***** Input *****

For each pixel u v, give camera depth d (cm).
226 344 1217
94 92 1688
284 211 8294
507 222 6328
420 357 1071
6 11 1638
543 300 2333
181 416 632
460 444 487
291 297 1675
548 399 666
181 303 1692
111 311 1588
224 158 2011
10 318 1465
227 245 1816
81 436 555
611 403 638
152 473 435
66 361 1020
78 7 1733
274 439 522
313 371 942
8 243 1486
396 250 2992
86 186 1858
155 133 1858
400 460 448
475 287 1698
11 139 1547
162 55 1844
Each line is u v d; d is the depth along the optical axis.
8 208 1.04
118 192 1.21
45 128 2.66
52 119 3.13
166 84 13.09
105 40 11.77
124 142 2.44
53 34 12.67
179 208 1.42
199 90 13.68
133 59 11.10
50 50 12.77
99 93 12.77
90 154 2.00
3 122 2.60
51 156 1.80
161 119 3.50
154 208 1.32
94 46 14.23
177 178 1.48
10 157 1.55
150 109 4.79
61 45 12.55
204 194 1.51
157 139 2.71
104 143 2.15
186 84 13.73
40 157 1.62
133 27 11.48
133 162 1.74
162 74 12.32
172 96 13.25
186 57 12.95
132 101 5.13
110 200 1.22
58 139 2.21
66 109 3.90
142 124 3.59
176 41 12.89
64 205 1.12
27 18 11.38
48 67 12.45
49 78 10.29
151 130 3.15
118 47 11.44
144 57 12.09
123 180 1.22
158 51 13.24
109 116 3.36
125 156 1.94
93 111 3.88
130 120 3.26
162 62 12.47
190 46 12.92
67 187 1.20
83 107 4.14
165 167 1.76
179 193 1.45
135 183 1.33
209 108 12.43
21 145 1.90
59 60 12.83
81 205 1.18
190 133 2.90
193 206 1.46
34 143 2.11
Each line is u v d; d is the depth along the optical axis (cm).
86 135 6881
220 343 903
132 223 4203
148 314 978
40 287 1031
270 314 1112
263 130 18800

*****

• [Task goal]
The result consists of the line with "111 311 1588" through the last line of the entries above, repeated exactly and with nothing else.

• [Exercise response]
111 311 1588
224 158 2011
10 318 1465
227 245 1816
81 436 555
611 403 638
152 473 435
66 361 1020
78 7 1733
274 439 522
313 371 942
8 243 1486
396 250 2992
86 186 1858
155 133 1858
400 460 448
475 287 1698
11 139 1547
162 55 1844
Each line is u v d; d is the depth along the optical axis.
8 208 1.04
118 192 1.21
45 128 2.66
52 119 3.13
166 84 13.09
105 40 11.77
124 142 2.44
53 34 12.67
179 208 1.42
199 90 13.68
133 59 11.10
50 50 12.77
99 93 12.77
90 154 2.00
3 122 2.60
51 156 1.80
161 119 3.50
154 208 1.32
94 46 14.23
177 178 1.48
10 157 1.55
150 109 4.79
61 45 12.55
204 194 1.51
157 139 2.71
104 143 2.15
186 84 13.73
40 157 1.62
133 27 11.48
133 162 1.74
162 74 12.32
172 96 13.25
186 57 12.95
132 101 5.13
110 200 1.22
58 139 2.21
66 109 3.90
142 124 3.59
176 41 12.89
64 205 1.12
27 18 11.38
48 67 12.45
49 78 10.29
151 130 3.15
118 47 11.44
144 57 12.09
123 180 1.22
158 51 13.24
109 116 3.36
125 156 1.94
93 111 3.88
130 120 3.26
162 62 12.47
190 46 12.92
67 187 1.20
83 107 4.14
165 167 1.76
179 193 1.45
135 183 1.33
209 108 12.43
21 145 1.90
59 60 12.83
81 205 1.18
190 133 2.90
193 206 1.46
34 143 2.11
Each line is u v d; d is the depth along the optical axis (cm).
86 135 6881
220 343 903
132 223 4203
148 314 978
40 287 1031
270 314 1112
263 130 18800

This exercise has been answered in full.